Open workingjubilee opened 3 years ago
The loads and stores generated by LLVM are pretty inefficient:
#![feature(platform_intrinsics)]
#![feature(repr_simd)]
#[derive(Copy,Clone)]
#[repr(simd)]
pub struct Foo(u8, u8, u8);
extern "platform-intrinsic" {
fn simd_add<T>(a: T, b: T) -> T;
}
pub fn add_foo(a: Foo, b:Foo) -> Foo {
unsafe { simd_add(a,b) }
}
playground::add_foo: # @playground::add_foo
# %bb.0:
movq %rdi, %rax
movd (%rsi), %xmm0 # xmm0 = mem[0],zero,zero,zero
movd (%rdx), %xmm1 # xmm1 = mem[0],zero,zero,zero
paddb %xmm0, %xmm1
movdqa %xmm1, -24(%rsp)
movb -22(%rsp), %cl
movb %cl, 2(%rdi)
movd %xmm1, %ecx
movw %cx, (%rdi)
retq
# -- End function
If Cranelift won't support them, cg_clif will need to load and store for each simd operation even with maximal inlining as cg_clif only supports keeping types representable using one or two cranelift values in registers.
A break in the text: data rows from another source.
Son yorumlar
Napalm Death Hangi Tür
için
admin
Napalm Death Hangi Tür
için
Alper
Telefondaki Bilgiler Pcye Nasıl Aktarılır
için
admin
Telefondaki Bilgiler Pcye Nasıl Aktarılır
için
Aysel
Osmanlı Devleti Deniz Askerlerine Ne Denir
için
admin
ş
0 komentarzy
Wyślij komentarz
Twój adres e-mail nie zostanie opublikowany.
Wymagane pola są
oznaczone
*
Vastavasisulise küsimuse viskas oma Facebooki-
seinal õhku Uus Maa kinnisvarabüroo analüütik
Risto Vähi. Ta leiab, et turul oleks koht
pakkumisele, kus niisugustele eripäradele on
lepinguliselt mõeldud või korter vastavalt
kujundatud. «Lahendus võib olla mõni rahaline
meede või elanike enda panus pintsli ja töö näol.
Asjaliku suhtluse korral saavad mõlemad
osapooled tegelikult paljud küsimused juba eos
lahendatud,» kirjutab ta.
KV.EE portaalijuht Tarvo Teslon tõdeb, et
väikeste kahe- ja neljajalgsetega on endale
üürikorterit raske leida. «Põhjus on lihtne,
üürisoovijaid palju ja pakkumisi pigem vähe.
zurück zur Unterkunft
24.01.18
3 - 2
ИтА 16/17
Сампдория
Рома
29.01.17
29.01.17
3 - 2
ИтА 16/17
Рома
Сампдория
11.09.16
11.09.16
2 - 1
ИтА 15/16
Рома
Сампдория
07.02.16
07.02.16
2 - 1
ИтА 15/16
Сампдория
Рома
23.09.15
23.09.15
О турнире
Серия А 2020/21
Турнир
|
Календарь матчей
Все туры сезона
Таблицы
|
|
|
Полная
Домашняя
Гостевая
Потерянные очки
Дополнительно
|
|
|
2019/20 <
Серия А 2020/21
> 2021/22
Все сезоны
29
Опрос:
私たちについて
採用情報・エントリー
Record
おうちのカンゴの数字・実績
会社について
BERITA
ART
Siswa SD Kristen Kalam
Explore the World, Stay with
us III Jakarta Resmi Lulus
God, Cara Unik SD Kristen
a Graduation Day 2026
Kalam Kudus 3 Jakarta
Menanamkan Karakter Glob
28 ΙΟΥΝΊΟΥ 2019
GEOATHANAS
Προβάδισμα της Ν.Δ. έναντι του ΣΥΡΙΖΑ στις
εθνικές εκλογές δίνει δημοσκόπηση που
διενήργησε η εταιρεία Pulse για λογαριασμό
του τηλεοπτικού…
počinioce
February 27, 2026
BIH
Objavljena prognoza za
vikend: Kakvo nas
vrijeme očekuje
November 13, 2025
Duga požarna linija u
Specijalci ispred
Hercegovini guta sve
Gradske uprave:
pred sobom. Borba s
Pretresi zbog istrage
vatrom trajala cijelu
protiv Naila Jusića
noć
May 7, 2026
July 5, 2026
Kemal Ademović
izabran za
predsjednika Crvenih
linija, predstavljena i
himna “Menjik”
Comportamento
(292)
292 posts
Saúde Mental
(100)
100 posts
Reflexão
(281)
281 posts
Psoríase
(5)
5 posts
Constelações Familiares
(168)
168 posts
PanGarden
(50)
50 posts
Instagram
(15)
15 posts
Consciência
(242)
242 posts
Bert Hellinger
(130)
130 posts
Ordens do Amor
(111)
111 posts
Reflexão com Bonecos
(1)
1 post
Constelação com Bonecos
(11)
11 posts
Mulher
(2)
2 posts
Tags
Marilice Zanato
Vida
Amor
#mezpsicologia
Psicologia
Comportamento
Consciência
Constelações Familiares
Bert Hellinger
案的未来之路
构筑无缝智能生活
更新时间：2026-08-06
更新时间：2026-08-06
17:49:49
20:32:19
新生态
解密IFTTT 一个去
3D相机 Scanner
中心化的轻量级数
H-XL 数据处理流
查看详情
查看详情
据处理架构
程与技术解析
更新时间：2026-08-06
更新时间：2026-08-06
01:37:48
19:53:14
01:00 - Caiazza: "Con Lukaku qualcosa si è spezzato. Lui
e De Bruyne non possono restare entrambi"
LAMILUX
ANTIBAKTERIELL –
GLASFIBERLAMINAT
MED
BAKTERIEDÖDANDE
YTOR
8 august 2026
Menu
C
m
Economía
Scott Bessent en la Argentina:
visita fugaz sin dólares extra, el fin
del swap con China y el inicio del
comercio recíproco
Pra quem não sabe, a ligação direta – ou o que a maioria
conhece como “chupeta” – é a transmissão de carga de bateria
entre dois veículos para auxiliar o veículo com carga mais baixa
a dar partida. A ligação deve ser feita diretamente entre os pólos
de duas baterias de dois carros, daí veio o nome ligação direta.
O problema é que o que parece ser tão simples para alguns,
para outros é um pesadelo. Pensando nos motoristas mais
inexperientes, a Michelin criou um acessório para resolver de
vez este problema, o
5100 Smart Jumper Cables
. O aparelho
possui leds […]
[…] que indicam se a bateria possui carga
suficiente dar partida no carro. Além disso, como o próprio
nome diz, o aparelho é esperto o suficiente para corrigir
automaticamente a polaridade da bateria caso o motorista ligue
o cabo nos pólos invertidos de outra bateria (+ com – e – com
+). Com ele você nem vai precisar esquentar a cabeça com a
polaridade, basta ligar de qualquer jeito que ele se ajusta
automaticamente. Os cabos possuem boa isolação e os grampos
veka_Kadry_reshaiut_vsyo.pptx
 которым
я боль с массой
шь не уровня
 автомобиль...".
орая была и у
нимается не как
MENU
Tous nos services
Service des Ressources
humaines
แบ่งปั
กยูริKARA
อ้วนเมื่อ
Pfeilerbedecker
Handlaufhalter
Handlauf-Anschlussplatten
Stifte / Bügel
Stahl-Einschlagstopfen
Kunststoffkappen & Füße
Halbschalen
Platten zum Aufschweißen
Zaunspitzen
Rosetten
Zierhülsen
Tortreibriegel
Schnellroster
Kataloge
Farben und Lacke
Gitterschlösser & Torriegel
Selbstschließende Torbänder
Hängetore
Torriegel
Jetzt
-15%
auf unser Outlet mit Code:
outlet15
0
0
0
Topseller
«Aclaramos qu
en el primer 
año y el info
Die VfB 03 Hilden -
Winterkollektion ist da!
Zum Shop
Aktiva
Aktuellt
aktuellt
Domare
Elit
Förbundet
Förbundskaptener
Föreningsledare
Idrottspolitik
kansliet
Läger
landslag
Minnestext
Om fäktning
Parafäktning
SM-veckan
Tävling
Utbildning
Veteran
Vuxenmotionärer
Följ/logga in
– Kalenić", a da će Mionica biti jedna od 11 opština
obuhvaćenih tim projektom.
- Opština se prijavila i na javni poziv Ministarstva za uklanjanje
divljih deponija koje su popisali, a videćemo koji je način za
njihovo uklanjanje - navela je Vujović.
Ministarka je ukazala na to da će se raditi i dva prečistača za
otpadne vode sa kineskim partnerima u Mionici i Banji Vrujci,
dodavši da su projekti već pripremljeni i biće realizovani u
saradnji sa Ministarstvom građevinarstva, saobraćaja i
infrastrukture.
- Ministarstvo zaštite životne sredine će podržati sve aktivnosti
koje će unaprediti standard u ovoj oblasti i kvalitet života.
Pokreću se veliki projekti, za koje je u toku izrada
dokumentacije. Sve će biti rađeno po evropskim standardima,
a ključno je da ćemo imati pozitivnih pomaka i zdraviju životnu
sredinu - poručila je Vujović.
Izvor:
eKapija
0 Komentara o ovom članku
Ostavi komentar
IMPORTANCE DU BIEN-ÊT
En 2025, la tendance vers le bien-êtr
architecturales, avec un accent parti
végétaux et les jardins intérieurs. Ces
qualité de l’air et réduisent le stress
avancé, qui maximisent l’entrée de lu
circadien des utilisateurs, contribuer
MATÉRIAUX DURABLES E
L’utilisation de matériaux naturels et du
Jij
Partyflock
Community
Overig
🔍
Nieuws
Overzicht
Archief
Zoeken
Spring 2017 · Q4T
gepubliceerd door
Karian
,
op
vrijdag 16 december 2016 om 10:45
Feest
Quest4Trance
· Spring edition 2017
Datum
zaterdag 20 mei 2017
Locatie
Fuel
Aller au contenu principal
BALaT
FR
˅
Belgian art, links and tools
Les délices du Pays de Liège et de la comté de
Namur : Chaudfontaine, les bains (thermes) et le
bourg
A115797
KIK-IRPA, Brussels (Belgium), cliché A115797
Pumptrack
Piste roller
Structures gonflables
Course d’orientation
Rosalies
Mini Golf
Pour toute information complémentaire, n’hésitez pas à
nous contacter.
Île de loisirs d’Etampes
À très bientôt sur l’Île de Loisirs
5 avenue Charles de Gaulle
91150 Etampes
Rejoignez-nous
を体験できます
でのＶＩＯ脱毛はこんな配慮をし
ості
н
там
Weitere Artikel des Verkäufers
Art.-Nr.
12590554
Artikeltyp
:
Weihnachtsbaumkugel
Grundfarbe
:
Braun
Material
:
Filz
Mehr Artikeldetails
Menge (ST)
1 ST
The rest is forced to the stack.
Yeah, honestly I was trying to read LLVM's generated SIMD assembly and I went pretty cross-eyed a few times trying to follow all the extra work being done, so while I filed this request I also do very much think it's important that whatever is done that it not unduly pessimize the "ordinary" NEON/SSE cases that use e.g. f32x4s, and I appreciate the engineering challenge that this makes for.
The silicon that supports these more or less directly: GPUs handle Vec3s (
f32x3
typically) all the time already. Arm SVE supports 384-bit width vector registers and is available Soon™. RISCVV will eventually exist and support arbitrary-width vectors, somewhere, over the rainbow:rainbow: someday:musical_note:...LLVM's approach for handling these when only fixed width vector registers are available to compile to was, as far as I could tell, and as described by the author of the vek crate, an approach similar to the one GPUs use: use 128-bit registers just fine but politely ignore the unspecified lanes when the "Vec3" types are loaded and stored.
Also the https://github.com/WebAssembly/flexible-vectors/ proposal exists, though is currently in a fairly nascent state. Still, another point to this being a long-term desirable even if it's not immediately needed.